↓

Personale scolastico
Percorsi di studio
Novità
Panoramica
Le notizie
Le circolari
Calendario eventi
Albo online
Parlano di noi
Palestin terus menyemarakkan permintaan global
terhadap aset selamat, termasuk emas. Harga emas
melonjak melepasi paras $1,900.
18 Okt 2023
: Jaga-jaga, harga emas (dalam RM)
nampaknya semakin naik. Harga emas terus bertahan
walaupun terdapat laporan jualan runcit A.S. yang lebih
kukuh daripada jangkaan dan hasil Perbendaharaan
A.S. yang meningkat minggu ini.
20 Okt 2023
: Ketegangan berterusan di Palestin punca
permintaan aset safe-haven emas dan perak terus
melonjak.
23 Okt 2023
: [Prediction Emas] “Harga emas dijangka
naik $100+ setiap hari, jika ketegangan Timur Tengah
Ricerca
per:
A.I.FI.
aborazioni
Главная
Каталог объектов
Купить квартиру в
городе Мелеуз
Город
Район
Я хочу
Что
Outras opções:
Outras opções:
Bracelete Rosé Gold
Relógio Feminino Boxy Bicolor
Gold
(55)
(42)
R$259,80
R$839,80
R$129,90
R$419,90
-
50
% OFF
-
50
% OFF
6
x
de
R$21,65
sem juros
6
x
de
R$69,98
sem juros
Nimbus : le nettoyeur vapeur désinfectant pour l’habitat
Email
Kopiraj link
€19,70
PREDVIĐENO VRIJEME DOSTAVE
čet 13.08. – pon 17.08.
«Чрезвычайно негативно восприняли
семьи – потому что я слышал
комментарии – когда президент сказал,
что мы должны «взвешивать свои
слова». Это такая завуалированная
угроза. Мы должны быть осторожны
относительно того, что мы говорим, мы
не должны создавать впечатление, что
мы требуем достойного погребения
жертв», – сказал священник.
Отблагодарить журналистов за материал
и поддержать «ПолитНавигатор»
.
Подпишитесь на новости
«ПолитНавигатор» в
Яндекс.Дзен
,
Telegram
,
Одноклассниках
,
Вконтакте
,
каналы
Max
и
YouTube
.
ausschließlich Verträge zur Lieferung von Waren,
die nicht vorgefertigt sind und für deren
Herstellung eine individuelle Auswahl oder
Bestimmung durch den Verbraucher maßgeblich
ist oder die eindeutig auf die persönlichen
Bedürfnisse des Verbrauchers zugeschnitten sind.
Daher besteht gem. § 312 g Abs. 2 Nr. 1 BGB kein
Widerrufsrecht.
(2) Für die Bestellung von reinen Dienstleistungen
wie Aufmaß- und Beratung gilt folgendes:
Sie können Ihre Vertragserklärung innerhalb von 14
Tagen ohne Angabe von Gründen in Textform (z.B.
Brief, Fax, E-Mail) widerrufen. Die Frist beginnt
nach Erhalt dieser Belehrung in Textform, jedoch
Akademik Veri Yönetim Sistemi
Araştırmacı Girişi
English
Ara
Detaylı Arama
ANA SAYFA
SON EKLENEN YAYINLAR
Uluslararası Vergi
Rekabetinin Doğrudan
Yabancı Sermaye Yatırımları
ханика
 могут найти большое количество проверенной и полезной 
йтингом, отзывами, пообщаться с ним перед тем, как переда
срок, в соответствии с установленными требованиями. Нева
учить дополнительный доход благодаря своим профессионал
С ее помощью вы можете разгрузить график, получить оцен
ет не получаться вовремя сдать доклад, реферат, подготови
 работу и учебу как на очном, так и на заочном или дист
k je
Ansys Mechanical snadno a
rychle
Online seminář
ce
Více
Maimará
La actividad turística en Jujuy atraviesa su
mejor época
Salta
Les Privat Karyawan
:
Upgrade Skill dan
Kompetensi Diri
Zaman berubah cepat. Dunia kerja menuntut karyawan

↑

Copy every line above that includes the string "должны".

§ **Output for this task**
что мы должны «взвешивать свои
угроза. Мы должны быть осторожны
не должны создавать впечатление, что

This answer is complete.